Visual tracking with event cameras by using E2VID and YOLO networks.
Our code has been tested on Ubuntu 16.04, in an Anaconda3 environment with Python 3.8 and the following configuration:
conda install pytorch==1.7.1 torchvision==0.8.2 torchaudio==0.7.2 cudatoolkit=11.0 -c pytorch
conda install pandas
conda install scipy
pip install opencv-python
To run the event tracker, the E2VID repository needs to be cloned, along with their pretrained model.

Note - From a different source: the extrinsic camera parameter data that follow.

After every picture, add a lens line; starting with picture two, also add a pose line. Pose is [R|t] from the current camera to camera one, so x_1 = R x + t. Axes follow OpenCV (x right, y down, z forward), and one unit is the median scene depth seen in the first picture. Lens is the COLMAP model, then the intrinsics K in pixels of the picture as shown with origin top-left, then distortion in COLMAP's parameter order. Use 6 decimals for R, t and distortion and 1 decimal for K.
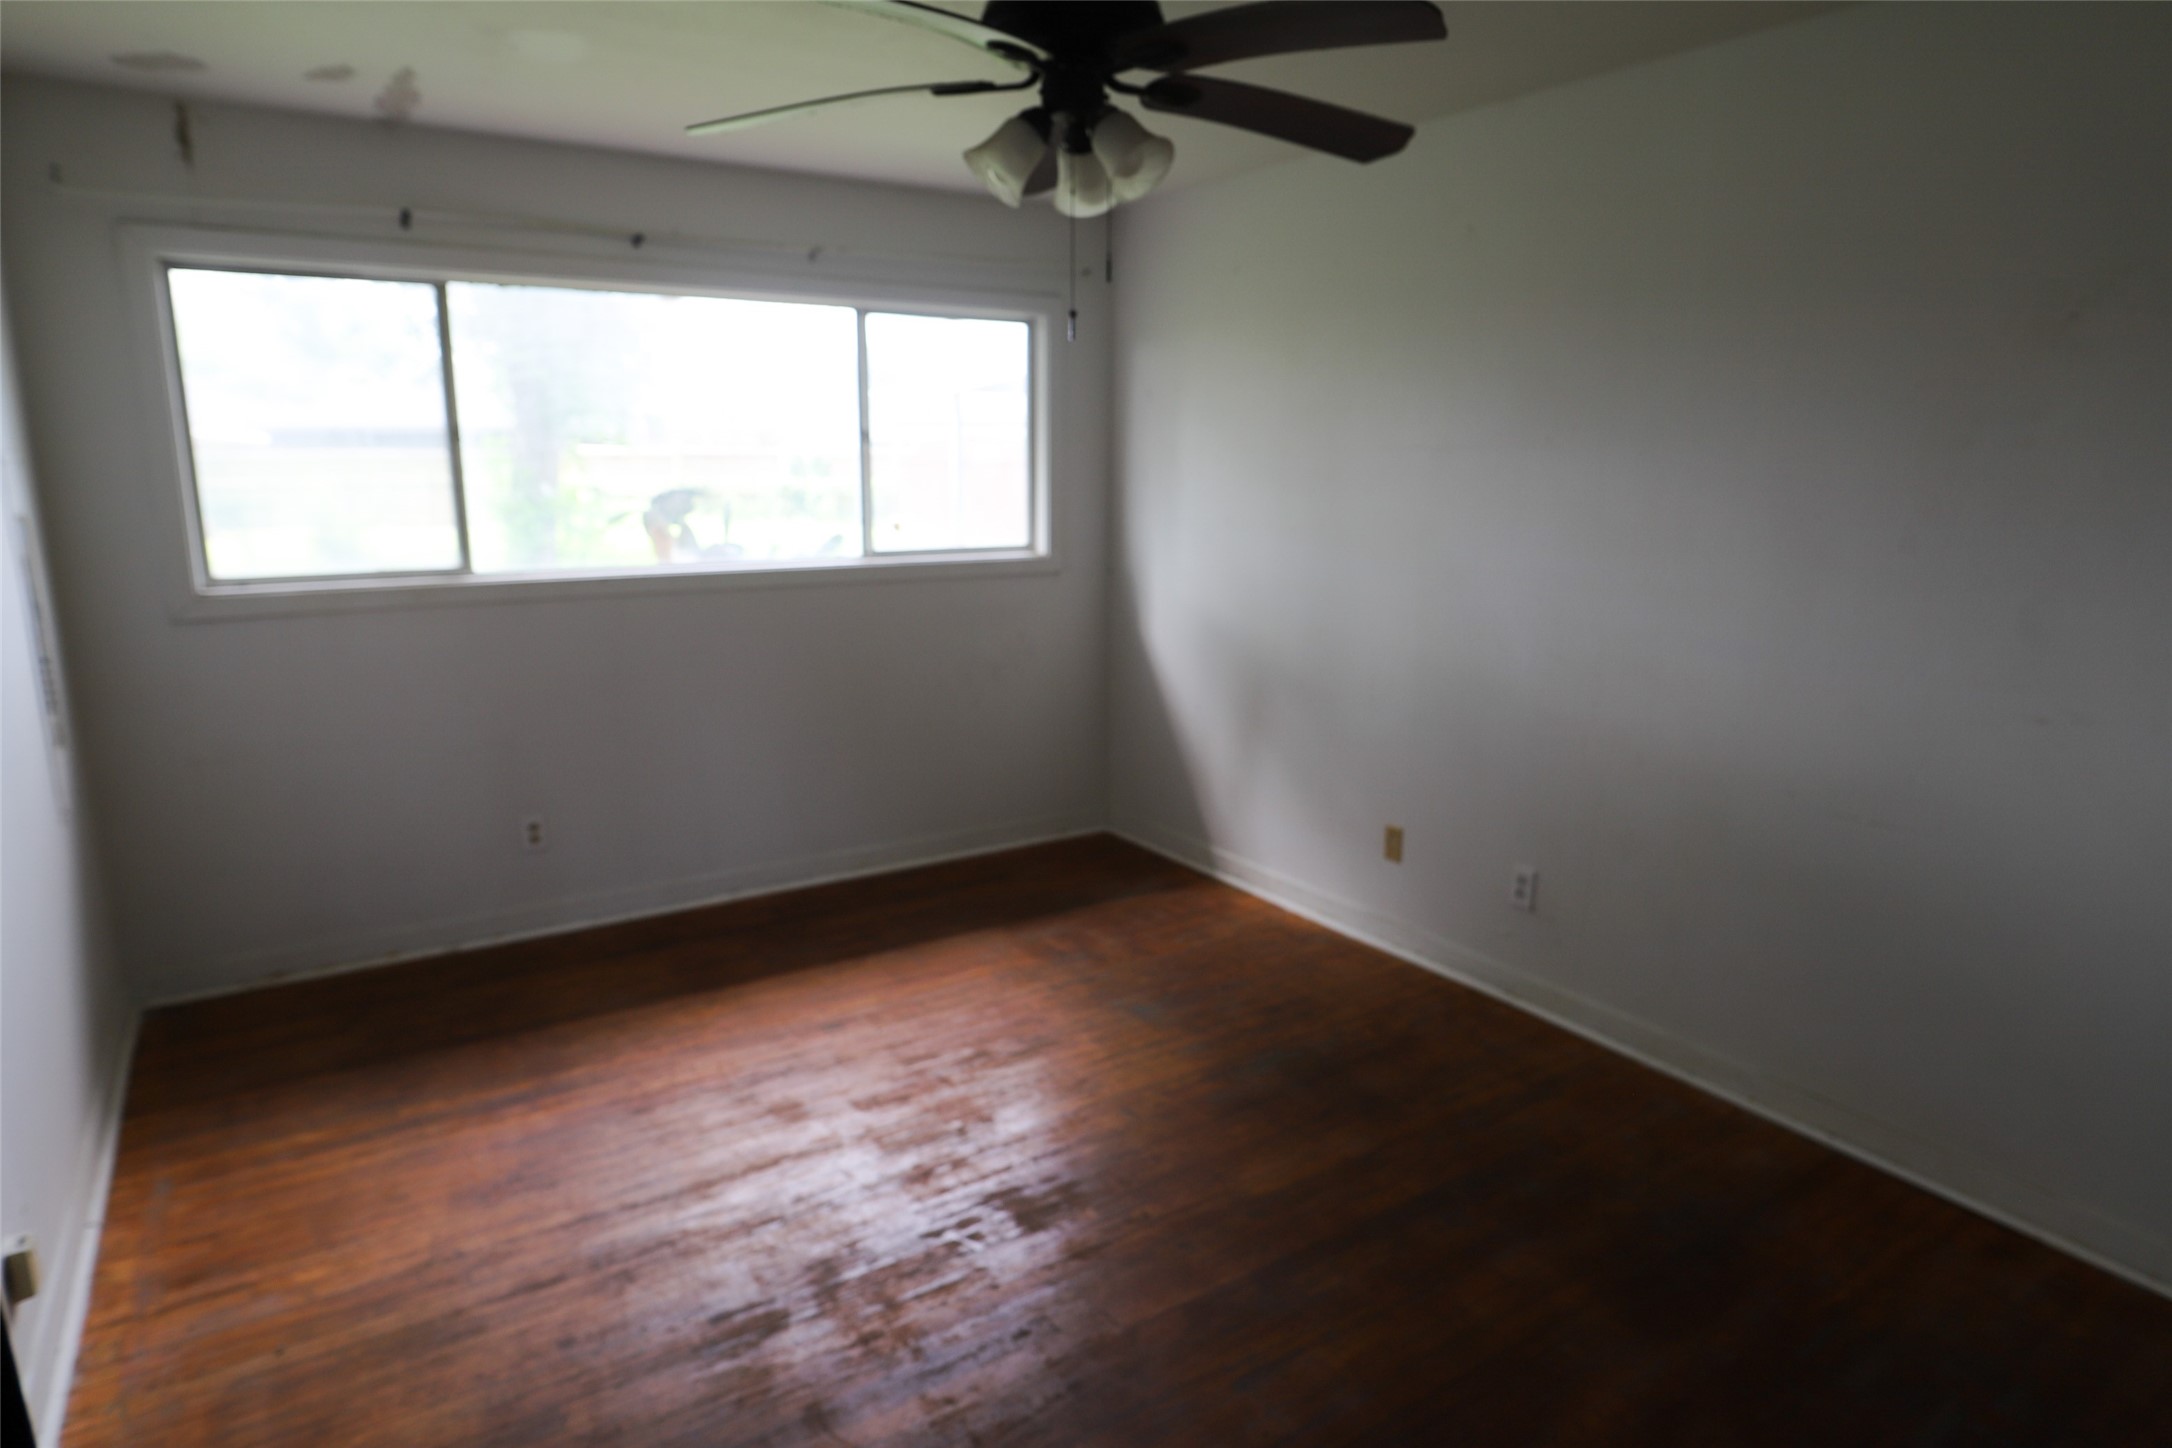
lens RADIAL K [[1258.2, 0, 1098.8], [0, 1258.2, 725.1], [0, 0, 1]] dist [-0.020085, 0.000992]
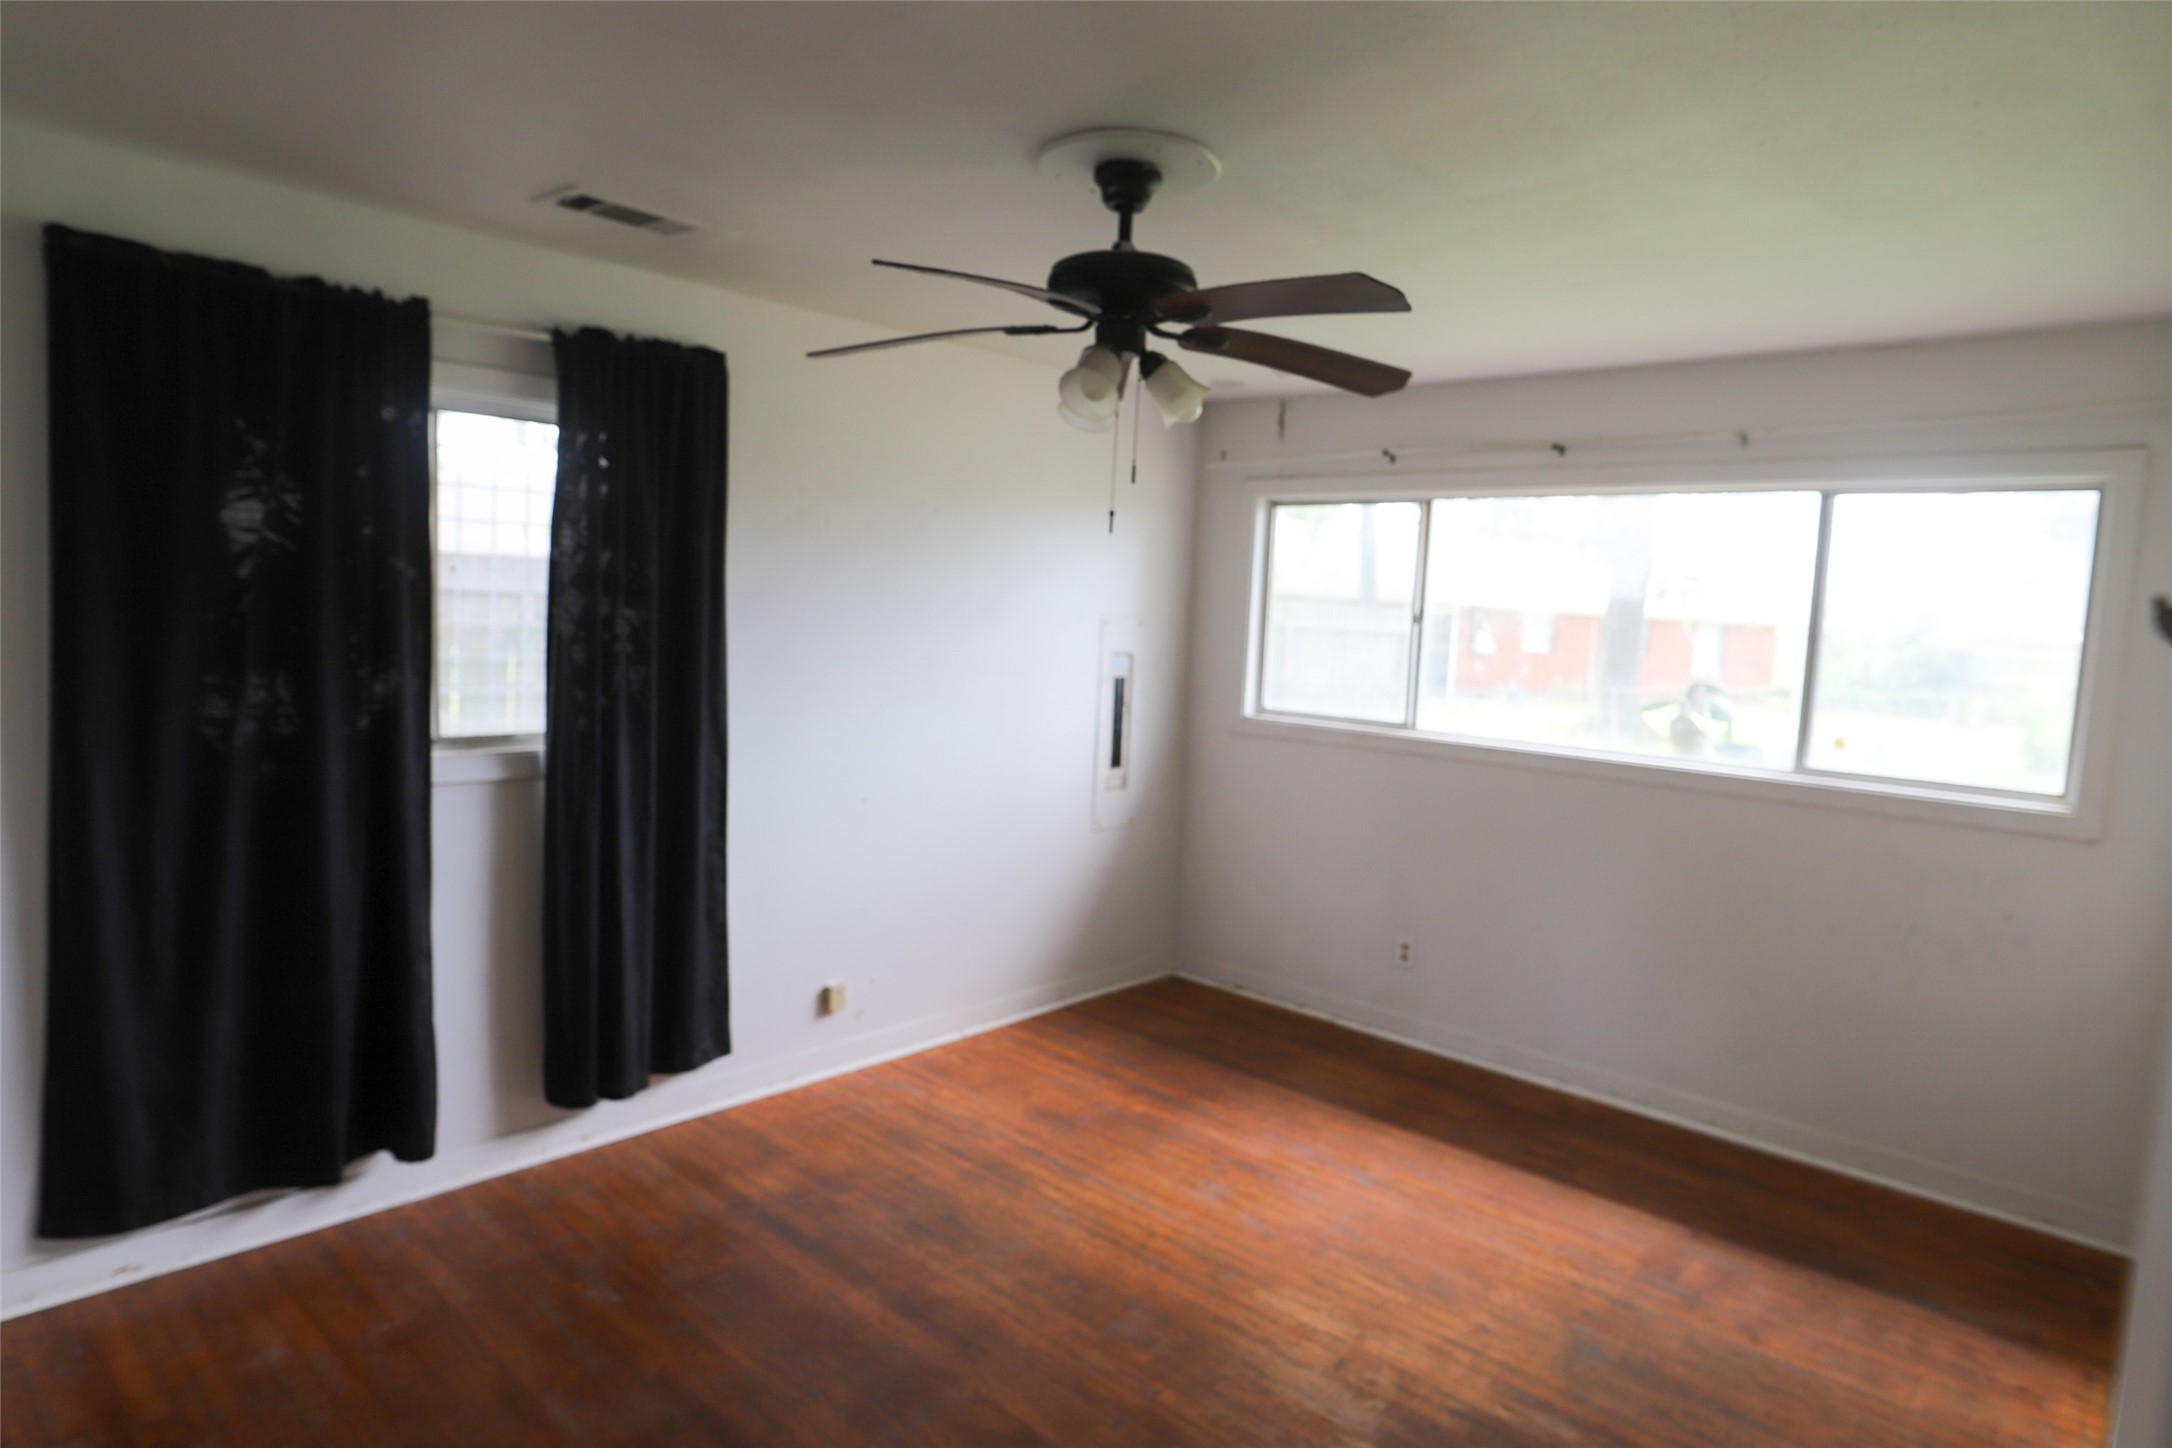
lens RADIAL K [[1258.2, 0, 1098.8], [0, 1258.2, 725.1], [0, 0, 1]] dist [-0.020085, 0.000992]
pose [[0.243233, 0.094126, -0.965390, 0.618192], [-0.252224, 0.967180, 0.030752, -0.086384], [0.936601, 0.236015, 0.258991, 0.397095]]
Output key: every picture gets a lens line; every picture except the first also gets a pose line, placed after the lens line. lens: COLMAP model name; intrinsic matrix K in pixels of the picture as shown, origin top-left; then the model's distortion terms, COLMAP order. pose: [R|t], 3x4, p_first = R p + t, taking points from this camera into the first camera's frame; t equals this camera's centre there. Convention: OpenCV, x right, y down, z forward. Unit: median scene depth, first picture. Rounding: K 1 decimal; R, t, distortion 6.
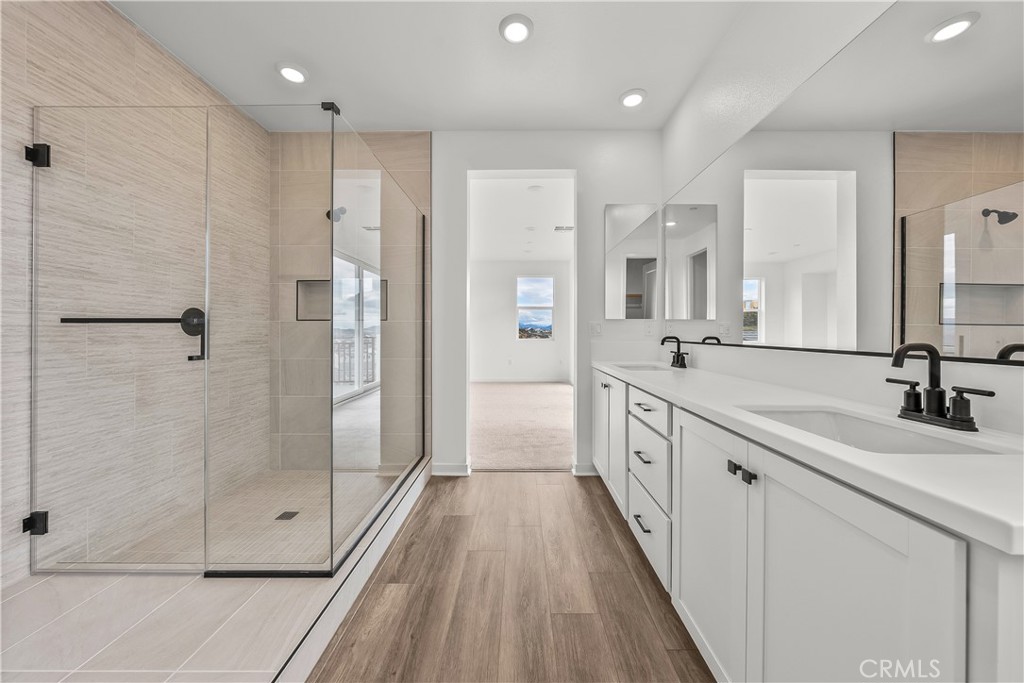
lens RADIAL K [[358.1, 0, 526.9], [0, 358.1, 334.0], [0, 0, 1]] dist [-0.001390, -0.000836]
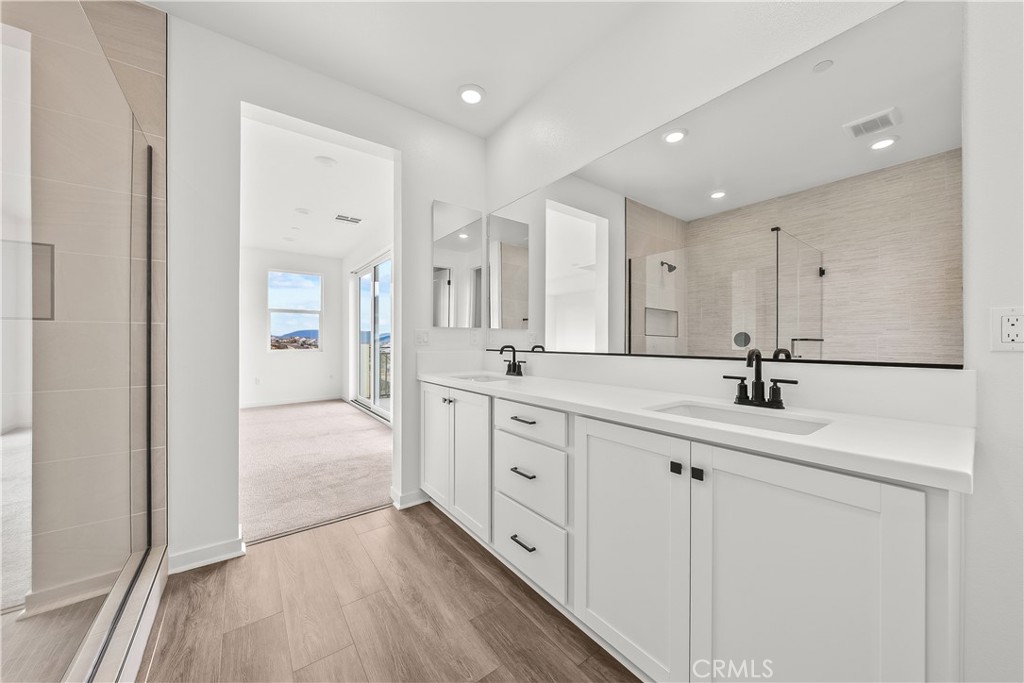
lens RADIAL K [[358.1, 0, 525.6], [0, 358.1, 342.6], [0, 0, 1]] dist [-0.001390, -0.000836]
pose [[0.797002, -0.003029, 0.603969, -0.166895], [0.003918, 0.999992, -0.000155, -0.000955], [-0.603964, 0.002490, 0.797008, 0.163442]]
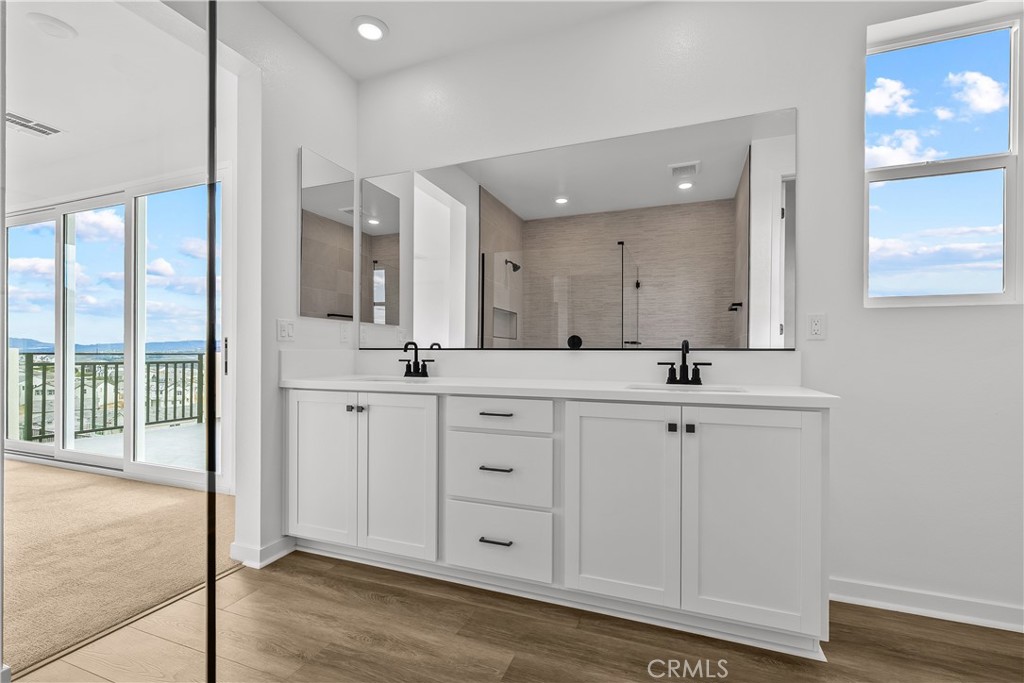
lens RADIAL K [[435.5, 0, 530.2], [0, 435.5, 355.4], [0, 0, 1]] dist [0.005043, 0.000735]
pose [[0.363101, -0.012038, 0.931672, -0.464403], [0.003317, 0.999927, 0.011628, 0.028406], [-0.931744, -0.001132, 0.363115, 0.351783]]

This can be found here.
A pretrained model of the YOLOv5 network is used by loading from the Pytorch Hub. See details here.
python estimation_event_tracker.py \
--input e2vid/rpg_e2vid/data/events.txt \
--output_folder output/ \
--det_class 0 \
--num_events_per_pixel 0.5
This work uses the E2VID and YOLOv5 neural networks.
- H. Rebecq, R. Ranftl, V. Koltun, and D. Scaramuzza, “High speed andhigh dynamic range video with an event camera,” IEEE Transactions on Pattern Analysis and Machine Intelligence, vol. 43, no. 6, pp. 1964–1980, 2021.
- G. Jocher et al., “YOLOv5n ’Nano’ models, Roboflow integration, Tensor-Flow export, OpenCV DNN support,” doi:10.5281/zenodo.5563715,2021.